EXTRACTED TEXT.
LPS belongs to a group of pathogen-associated molecular patterns (PAMPs), and Janeway and Medzhitov (5) proposed the existence of pathogen recognition receptors, which recognize PAMPs and lead to the activation of innate immunity. The first pathogen recognition receptors identified was the Drosophila receptor Toll (13). This receptor was shown to be essential for protective immunity to fungal infections in flies (13). In a seminal paper, a human homolog was identified and shown to confer LPS responsiveness to human cells (14). Since then, numerous Toll homologs have been discovered in organisms as disparate as plants, insects, and mammals (15)(16)(17)(18)(19). Ten human Toll-like receptors have been identified, which are characterized by extracellular leucine-rich repeats and an intracellular domain that is homologous to the signaling domain of the interleukin (IL)-1R (14). Two of the mammalian TLRs, TLR2 and TLR4, have been demonstrated to have critical roles in innate immunity. Transfection of these receptors confers responsiveness to a variety of bacterial cell wall components on cells that do not usually respond to them (20)(21)(22)(23). In mice, gene knock-out studies have indicated that TLR4, but not TLR2, is required for LPS responsiveness (24)(25), whereas TLR2 is essential for responses to several gram-positive PAMPs (21)(26)(27)(28)(29). Human TLR2 and TLR4 have been shown to recruit and activate IL-1 receptor-associated kinase in response to a variety of PAMPs, including LPS, leading to activation of nuclear factor-B and c-Jun N-terminal kinase and the secretion of cytokines (22)(23)(28)(30)(31)(32)(33).

DATA SECTION.
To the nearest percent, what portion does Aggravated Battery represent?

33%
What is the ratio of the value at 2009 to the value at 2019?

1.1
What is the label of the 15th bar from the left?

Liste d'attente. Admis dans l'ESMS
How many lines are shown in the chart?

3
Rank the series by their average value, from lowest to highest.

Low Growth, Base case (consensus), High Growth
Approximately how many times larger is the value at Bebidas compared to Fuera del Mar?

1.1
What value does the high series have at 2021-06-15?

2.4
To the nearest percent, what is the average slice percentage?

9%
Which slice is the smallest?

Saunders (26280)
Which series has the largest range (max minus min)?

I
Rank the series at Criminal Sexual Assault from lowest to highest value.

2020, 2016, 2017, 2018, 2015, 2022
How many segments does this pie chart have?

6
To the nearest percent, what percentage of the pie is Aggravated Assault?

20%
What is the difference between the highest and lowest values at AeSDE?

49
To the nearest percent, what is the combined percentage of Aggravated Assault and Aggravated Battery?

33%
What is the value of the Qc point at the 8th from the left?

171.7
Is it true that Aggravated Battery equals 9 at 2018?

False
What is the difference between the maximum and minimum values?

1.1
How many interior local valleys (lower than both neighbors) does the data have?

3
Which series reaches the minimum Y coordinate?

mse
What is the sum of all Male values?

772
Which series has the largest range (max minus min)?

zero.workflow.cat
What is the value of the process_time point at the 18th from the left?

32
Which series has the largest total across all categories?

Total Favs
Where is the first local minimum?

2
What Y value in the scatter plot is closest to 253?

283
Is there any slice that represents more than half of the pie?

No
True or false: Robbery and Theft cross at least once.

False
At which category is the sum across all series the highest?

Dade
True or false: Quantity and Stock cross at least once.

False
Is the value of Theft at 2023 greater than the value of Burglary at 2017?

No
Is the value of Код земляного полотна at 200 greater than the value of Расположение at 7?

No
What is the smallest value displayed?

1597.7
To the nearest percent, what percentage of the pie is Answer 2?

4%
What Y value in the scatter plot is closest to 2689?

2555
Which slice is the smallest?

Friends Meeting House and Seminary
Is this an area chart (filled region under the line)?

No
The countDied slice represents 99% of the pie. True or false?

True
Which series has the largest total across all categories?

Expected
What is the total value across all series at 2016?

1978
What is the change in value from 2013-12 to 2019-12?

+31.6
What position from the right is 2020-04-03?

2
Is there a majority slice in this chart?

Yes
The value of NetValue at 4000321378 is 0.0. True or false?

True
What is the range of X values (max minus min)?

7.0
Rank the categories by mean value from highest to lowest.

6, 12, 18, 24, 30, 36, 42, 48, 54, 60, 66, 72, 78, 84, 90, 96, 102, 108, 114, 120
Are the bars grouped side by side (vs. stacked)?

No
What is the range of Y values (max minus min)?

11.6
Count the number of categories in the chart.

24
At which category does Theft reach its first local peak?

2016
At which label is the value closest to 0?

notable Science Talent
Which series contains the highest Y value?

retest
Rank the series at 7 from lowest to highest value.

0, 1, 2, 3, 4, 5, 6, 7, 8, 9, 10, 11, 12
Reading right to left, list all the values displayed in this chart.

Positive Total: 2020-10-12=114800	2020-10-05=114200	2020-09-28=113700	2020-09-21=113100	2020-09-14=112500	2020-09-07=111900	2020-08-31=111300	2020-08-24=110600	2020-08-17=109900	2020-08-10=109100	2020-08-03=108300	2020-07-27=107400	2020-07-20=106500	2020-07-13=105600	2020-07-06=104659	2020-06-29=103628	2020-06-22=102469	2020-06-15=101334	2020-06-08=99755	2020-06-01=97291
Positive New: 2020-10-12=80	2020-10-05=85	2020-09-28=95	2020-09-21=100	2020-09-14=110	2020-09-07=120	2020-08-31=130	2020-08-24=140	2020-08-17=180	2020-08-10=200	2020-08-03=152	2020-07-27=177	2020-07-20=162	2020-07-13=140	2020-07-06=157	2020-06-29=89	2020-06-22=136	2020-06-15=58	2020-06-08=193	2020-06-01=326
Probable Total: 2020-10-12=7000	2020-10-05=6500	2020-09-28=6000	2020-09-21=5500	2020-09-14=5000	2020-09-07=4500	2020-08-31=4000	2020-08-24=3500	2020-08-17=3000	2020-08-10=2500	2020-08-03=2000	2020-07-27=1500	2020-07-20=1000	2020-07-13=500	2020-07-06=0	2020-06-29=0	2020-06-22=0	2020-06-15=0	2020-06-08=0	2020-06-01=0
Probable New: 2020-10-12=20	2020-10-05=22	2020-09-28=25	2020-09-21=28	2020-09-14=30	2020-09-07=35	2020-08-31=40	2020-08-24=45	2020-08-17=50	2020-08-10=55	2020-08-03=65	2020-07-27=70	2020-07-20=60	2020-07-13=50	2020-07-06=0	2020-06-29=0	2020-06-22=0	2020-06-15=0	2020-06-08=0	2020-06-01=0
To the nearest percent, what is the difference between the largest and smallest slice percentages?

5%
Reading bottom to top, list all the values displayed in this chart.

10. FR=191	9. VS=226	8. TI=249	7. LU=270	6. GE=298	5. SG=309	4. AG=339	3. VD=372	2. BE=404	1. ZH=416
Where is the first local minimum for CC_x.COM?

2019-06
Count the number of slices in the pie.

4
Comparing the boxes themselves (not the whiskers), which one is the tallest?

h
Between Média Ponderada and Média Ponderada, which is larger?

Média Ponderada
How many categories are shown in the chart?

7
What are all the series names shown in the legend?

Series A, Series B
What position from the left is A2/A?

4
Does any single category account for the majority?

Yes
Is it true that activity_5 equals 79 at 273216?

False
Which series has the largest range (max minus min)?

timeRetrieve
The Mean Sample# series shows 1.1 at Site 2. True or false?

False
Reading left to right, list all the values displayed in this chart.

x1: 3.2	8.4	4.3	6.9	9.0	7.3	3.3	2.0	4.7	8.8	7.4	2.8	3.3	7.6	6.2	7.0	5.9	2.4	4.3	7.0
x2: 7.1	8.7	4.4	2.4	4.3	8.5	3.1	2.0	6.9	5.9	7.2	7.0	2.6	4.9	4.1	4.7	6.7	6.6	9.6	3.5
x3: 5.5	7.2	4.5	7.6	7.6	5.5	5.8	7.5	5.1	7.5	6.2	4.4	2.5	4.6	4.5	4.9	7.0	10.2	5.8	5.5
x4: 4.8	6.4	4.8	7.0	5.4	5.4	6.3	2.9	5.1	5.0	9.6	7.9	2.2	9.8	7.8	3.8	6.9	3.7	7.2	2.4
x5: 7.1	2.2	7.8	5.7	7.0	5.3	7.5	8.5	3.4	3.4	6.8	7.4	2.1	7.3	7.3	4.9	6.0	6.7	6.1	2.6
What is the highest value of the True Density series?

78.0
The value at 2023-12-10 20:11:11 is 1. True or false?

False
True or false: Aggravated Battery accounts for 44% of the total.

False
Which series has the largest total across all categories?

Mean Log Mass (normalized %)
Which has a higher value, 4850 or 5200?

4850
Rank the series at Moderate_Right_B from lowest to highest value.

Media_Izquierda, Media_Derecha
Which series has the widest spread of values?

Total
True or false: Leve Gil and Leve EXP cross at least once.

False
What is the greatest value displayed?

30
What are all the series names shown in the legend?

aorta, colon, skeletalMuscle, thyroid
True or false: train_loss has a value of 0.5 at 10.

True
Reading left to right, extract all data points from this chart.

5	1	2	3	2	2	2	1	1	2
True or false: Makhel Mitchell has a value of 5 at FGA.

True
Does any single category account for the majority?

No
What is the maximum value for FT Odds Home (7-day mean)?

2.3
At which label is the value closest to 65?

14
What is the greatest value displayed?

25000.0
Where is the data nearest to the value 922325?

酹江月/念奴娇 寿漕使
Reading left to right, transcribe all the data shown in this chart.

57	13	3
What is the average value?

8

PROBLEM TO WORK ON.
Extend the passage on Toll-like receptors and LPS responsiveness, picking up after its last sentence. The data above is separate material and has no connection to the text on Toll-like receptors.

ANSWER.
Recently, it has been shown that TLR4 mutations lead to a LPS-hyporesponsive phenotype in either human primary airway epithelial cells or alveolar macrophages (34). The A896G substitution leads to replacement of a conserved aspartic acid residue with glycine at amino acid 299. This missense mutation (Asp299Gly) in the fourth exon of TLR4 probably alters the structure of the extracellular domain of this receptor. An additional missense mutation was found in the TLR4 gene, which replaces a nonconserved threonine with an isoleucine at amino acid 399 (Thr399Ile) in the extracellular domain of the TLR4 receptor. Asp299Gly and Thr399Ile mutations of TLR4 have been shown to underlie the variability in airway responsiveness to inhaled LPS in humans.

Because of the potential usefulness of the TLR4 polymorphisms in risk stratification of patients vulnerable to endotoxin-induced disease (e.g., gram-negative sepsis), we developed single-nucleotide polymorphism (SNP) detection methods for genotyping these polymorphisms. These new methods were compared with the restriction fragment length polymorphism (RFLP) analysis with regard to sensitivity, specificity, time, throughput, and costs. In addition, we used matrix-assisted laser desorption/ionization time-of-flight mass spectrometry (MALDI-TOF-MS) for genotyping of TLR4 polymorphisms. Finally, we show the influence of these polymorphisms on the response of human monocytes to microbial stimuli.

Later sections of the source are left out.